▶ [WHAT THE EXERCISE ASKS]
Return the part of the passage below on running the business between "It’s almost a" and "what they’re doing.", inclusive, copied word for word.

▶ [READING PASSAGE]

There were times when I just hated it, because I felt overwhelmed and out of my depth and I don’t know how I got through some days.

But at the same time, I didn’t want to let people down whether that was our colleagues or the customers, Adam, myself, or my kids.

As a business owner you’re thinking: “What I really want to do is just go home and go under the duvet.”

But I knew we could get through it, it was just going to be tough for a couple of weeks and then we’d be back to the fun bit.

When we came back in January and it was quiet, I craved that buzz again.

I think with us, every recipient of the box is a potential customer. So, it’s mainly word of mouth.

A great example is one lady who received a box from her company. Her husband owns a company and seeing her reaction to this box from her employer—seeing how happy it made her—made him want the same for his team.

It’s almost a ripple effect that every box we send out, the more customers we get.

It’s pretty much our only form of marketing, which does make me feel quite a lot of pressure, because I do our social media!

But that is where most people hear about us.

And even though we don’t have a huge amount of followers, they’re genuine followers.

I know you can buy lists and follows for Instagram, but I don’t want to be that way. I want our followers to be authentic people who actually want to engage with us and get excited about what we’re doing.

People hear about us through there, and then they go on to contact us, or purchase through our website.

There are times when I think I’m not the right person for this. We need an expert in, we need someone who knows what they’re doing.

But at the same time, it’s working for us. And I enjoy it because I feel connected to our community.

Figure understanding tasks
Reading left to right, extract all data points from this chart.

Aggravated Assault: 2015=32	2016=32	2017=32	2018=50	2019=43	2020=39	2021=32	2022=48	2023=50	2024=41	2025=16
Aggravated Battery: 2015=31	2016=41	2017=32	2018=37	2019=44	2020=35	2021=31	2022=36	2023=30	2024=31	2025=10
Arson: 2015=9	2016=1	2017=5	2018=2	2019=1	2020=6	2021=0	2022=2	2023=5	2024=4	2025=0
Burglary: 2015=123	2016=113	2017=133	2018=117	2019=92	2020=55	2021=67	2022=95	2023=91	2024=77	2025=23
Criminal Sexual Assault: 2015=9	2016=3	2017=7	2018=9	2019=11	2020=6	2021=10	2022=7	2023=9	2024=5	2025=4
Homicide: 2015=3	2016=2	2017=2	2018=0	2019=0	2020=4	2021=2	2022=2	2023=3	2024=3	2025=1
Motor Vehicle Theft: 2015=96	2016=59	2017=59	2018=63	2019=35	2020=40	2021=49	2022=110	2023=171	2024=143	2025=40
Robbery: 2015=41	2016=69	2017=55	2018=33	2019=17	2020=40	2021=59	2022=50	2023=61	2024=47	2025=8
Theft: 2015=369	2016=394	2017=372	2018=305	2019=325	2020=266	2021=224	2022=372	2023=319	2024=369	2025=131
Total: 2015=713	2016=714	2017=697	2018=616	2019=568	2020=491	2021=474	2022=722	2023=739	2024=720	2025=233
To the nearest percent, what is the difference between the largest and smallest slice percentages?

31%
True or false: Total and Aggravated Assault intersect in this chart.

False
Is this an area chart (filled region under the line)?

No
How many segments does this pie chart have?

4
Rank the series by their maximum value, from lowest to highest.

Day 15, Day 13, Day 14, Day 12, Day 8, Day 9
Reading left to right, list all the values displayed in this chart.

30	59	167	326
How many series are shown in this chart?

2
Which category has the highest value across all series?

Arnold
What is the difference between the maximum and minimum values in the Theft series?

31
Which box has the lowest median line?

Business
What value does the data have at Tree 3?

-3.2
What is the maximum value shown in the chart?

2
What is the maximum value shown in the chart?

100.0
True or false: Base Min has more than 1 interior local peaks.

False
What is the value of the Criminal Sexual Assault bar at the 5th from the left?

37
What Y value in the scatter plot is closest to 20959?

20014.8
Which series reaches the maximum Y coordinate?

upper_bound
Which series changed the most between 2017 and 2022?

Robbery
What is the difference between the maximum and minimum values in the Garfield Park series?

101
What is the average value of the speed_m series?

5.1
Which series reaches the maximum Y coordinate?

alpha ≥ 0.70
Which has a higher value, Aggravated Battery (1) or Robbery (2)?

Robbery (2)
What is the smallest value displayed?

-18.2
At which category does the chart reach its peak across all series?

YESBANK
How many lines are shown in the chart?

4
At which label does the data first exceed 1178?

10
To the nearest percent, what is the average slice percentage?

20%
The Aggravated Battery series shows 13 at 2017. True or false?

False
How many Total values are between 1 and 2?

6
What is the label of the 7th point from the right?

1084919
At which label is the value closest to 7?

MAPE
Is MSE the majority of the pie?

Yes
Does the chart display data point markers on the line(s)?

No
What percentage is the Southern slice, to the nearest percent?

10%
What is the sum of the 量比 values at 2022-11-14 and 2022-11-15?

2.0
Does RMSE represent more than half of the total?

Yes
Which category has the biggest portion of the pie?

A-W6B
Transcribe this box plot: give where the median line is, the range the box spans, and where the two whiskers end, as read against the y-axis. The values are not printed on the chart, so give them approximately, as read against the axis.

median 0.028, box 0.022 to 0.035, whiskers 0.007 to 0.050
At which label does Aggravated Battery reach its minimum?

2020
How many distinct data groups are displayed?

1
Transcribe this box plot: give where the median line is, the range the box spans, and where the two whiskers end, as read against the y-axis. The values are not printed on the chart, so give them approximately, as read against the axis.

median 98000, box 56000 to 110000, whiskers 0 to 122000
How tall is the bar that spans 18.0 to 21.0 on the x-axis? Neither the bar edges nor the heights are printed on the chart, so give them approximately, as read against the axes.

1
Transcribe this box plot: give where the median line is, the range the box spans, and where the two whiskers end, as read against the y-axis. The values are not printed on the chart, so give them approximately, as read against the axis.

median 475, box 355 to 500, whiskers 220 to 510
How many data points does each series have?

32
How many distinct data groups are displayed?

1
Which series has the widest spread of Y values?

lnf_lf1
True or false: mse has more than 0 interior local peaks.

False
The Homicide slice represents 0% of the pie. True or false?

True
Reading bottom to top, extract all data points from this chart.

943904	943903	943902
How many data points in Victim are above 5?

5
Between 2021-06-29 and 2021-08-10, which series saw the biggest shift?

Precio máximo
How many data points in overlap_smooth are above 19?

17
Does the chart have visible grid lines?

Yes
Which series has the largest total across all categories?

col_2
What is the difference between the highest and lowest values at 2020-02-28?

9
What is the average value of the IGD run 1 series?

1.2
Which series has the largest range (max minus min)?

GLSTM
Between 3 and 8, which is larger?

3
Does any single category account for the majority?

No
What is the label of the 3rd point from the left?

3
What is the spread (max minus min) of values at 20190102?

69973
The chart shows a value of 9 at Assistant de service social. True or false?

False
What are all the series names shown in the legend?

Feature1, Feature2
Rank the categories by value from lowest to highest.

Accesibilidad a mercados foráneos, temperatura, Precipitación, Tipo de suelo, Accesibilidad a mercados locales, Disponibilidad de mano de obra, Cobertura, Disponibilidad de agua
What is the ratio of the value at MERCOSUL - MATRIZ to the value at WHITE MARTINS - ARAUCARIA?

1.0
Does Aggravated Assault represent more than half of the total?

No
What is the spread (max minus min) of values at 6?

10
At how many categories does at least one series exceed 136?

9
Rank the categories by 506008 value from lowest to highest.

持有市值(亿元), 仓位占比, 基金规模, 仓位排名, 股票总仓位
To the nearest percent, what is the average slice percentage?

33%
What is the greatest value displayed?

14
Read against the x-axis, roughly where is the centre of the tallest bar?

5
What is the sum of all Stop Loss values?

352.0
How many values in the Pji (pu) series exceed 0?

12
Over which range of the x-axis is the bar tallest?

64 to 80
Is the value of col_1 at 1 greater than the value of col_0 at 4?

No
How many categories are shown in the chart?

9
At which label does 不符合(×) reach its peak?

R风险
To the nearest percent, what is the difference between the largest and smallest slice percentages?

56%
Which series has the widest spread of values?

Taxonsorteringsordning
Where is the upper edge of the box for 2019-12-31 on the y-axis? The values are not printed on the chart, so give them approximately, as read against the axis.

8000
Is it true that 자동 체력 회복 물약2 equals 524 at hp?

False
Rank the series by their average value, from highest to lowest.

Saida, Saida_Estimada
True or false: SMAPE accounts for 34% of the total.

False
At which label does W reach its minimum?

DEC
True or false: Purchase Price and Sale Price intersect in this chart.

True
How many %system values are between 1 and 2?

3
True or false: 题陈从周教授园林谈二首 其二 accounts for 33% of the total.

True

▶ [RESPONSE AREA]
It’s almost a ripple effect that every box we send out, the more customers we get.

It’s pretty much our only form of marketing, which does make me feel quite a lot of pressure, because I do our social media!

But that is where most people hear about us.

And even though we don’t have a huge amount of followers, they’re genuine followers.

I know you can buy lists and follows for Instagram, but I don’t want to be that way. I want our followers to be authentic people who actually want to engage with us and get excited about what we’re doing.

People hear about us through there, and then they go on to contact us, or purchase through our website.

There are times when I think I’m not the right person for this. We need an expert in, we need someone who knows what they’re doing.